**What needs to be done:** Omit any picture, and return the remaining data exactly as written.

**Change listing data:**
######

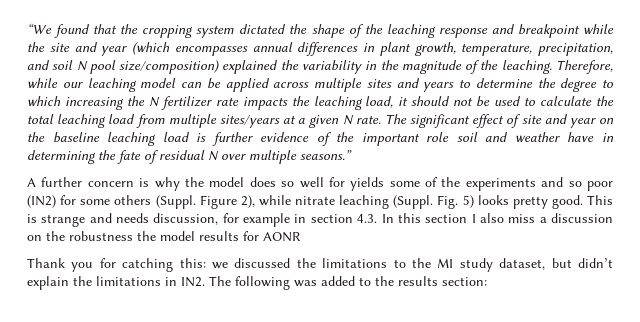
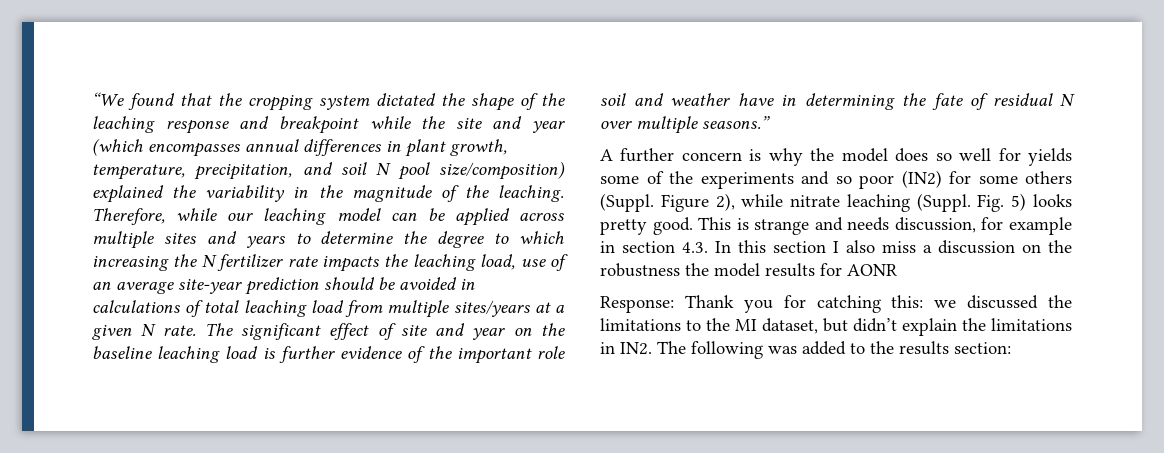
[398,96,614,107] it should not be used to calculate the -> [520,254,568,271] [92,277,475,295] [92,300,204,317] use of an average site-year prediction should be avoided in calculations of
(301, 237) none -> [600,296,674,313] Response:
[459,258,493,272] study -> (757, 325) none

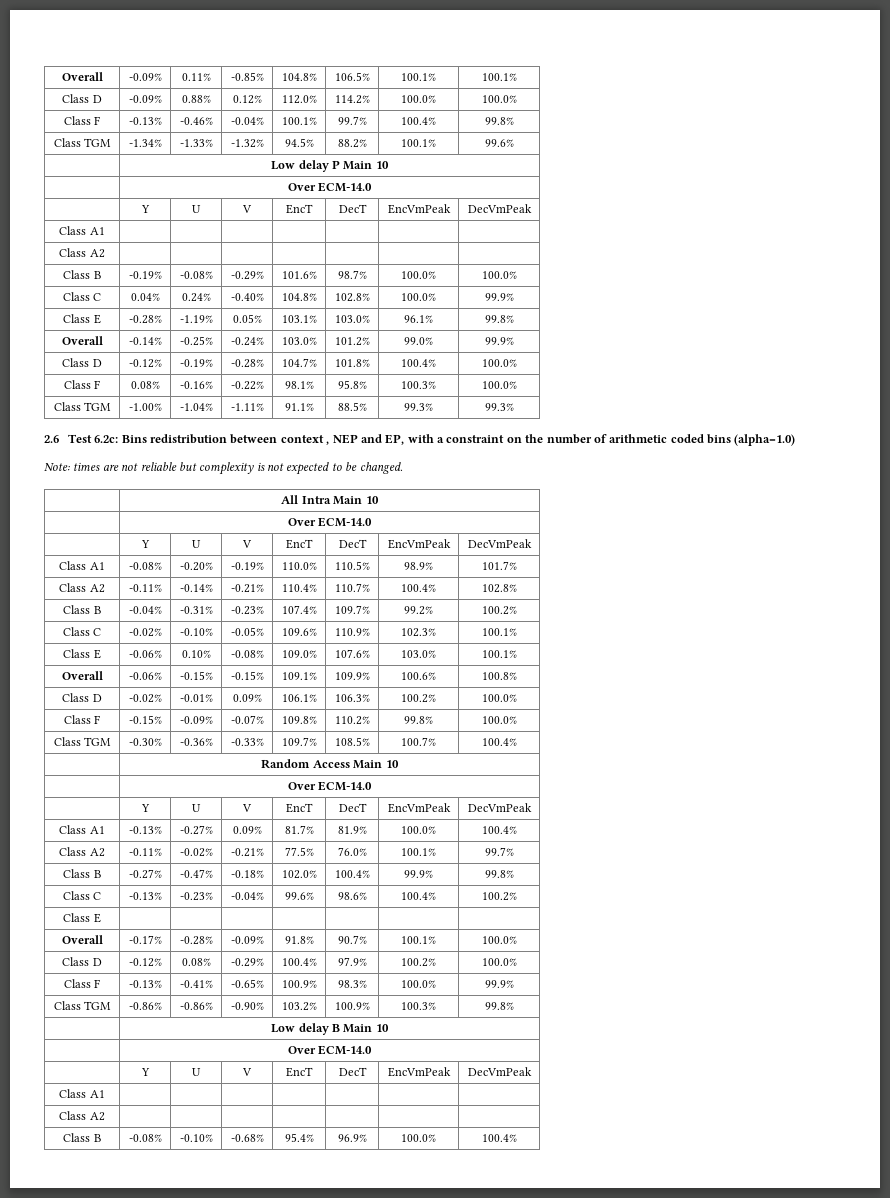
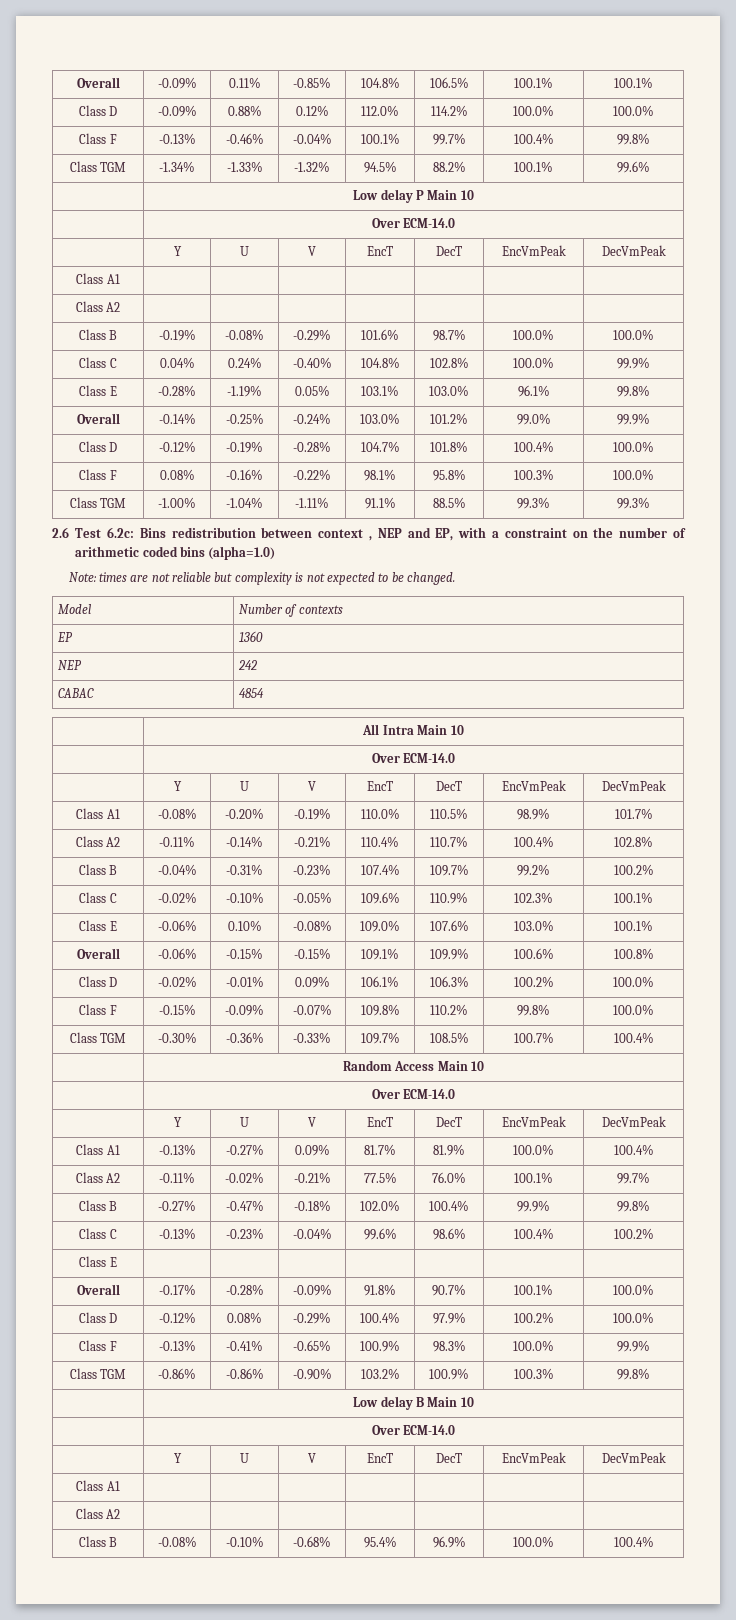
(403, 468) none -> [58,604,92,614] [239,604,343,617] [57,632,74,642] [239,631,264,642] [58,660,83,670] [238,660,258,670] [58,688,95,698] [239,688,265,698] // Model | Number of contexts // EP | 1360 // NEP | 242 // CABAC | 4854

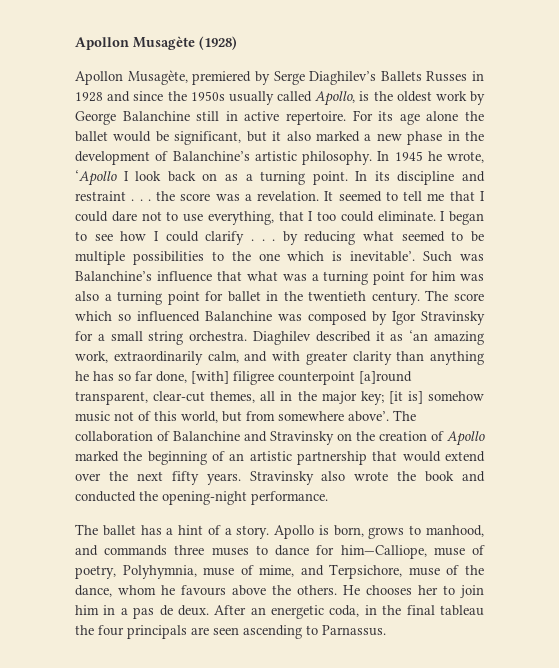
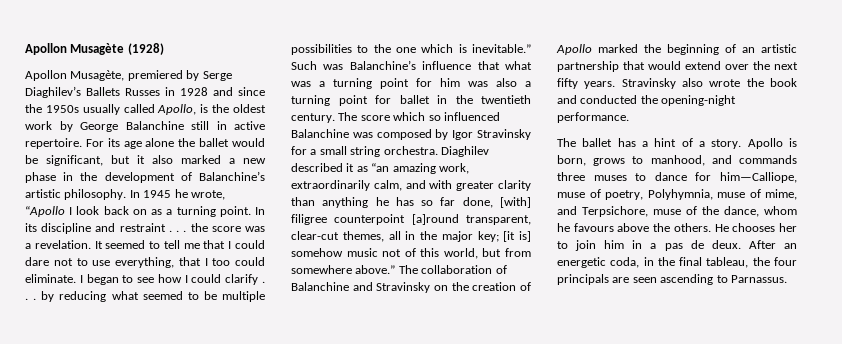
[75,170,117,186] ‘Apollo -> [25,206,65,217] “Apollo
[350,251,416,262] inevitable’. -> [472,44,531,53] inevitable.”
[409,330,429,341] ‘an -> [371,163,390,172] “an
[348,411,389,422] above’. -> [355,265,396,274] above.”
[439,605,484,616] tableau -> [706,257,749,268] tableau,

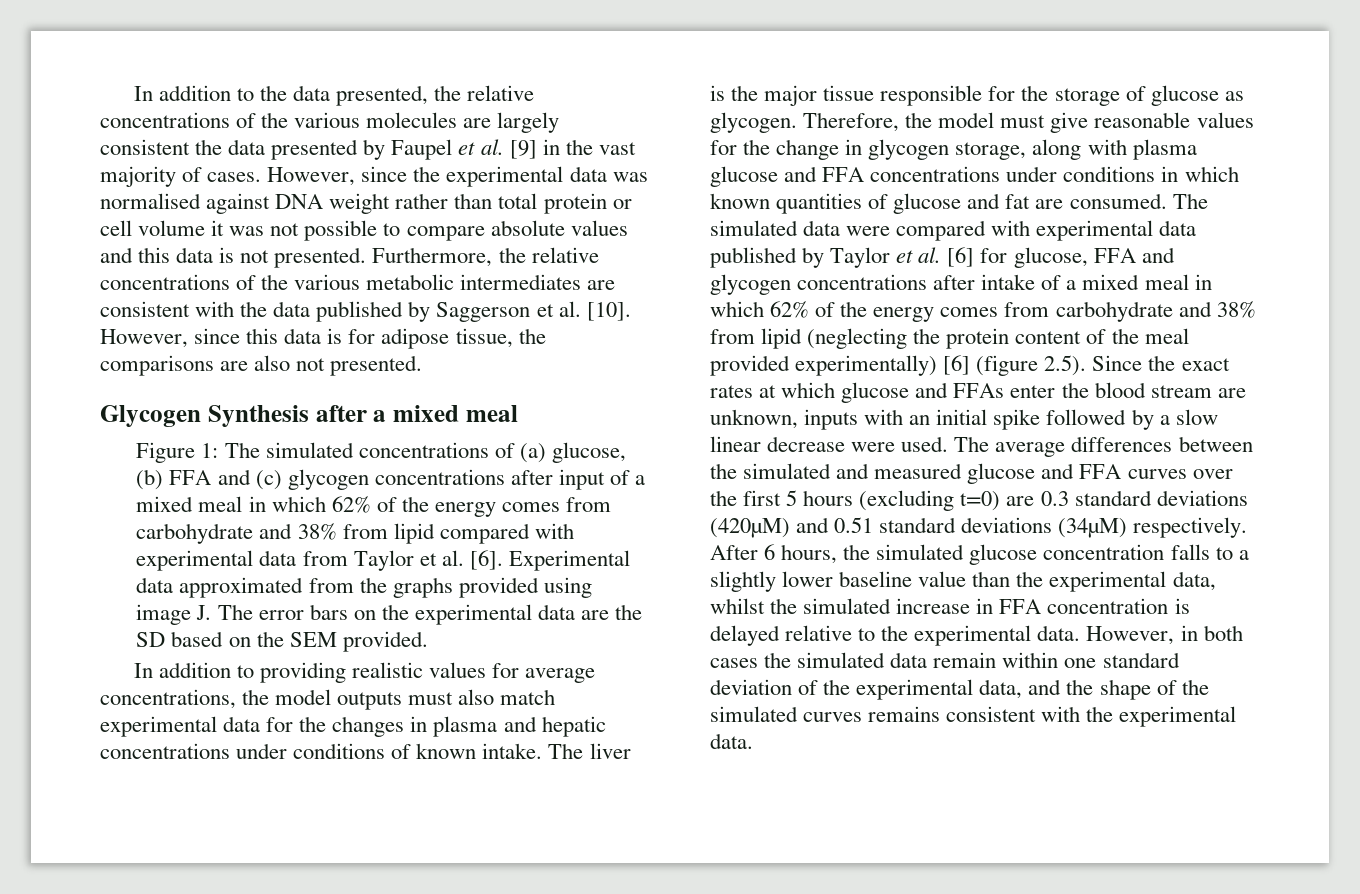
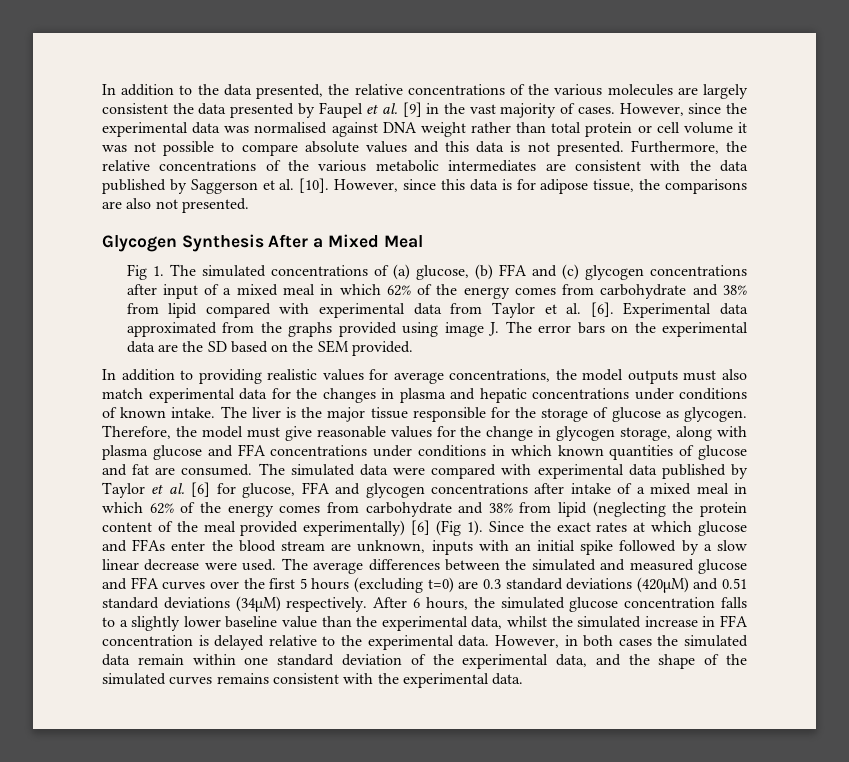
[315,405,518,422] [136,442,219,463] after a mixed meal // Figure 1: -> [268,234,423,248] [126,264,164,280] After a Mixed Meal // Fig 1.
[976,355,1087,376] (figure 2.5). -> [436,520,483,536] (Fig 1).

######

**Response to the exercise:**
[398,96,614,107] it should not be used to calculate the -> [520,254,568,271] [92,277,475,295] [92,300,204,317] use of an average site-year prediction should be avoided in calculations of
(301, 237) none -> [600,296,674,313] Response:
[459,258,493,272] study -> (757, 325) none

(403, 468) none -> [58,604,92,614] [239,604,343,617] [57,632,74,642] [239,631,264,642] [58,660,83,670] [238,660,258,670] [58,688,95,698] [239,688,265,698] // Model | Number of contexts // EP | 1360 // NEP | 242 // CABAC | 4854

[75,170,117,186] ‘Apollo -> [25,206,65,217] “Apollo
[350,251,416,262] inevitable’. -> [472,44,531,53] inevitable.”
[409,330,429,341] ‘an -> [371,163,390,172] “an
[348,411,389,422] above’. -> [355,265,396,274] above.”
[439,605,484,616] tableau -> [706,257,749,268] tableau,

[315,405,518,422] [136,442,219,463] after a mixed meal // Figure 1: -> [268,234,423,248] [126,264,164,280] After a Mixed Meal // Fig 1.
[976,355,1087,376] (figure 2.5). -> [436,520,483,536] (Fig 1).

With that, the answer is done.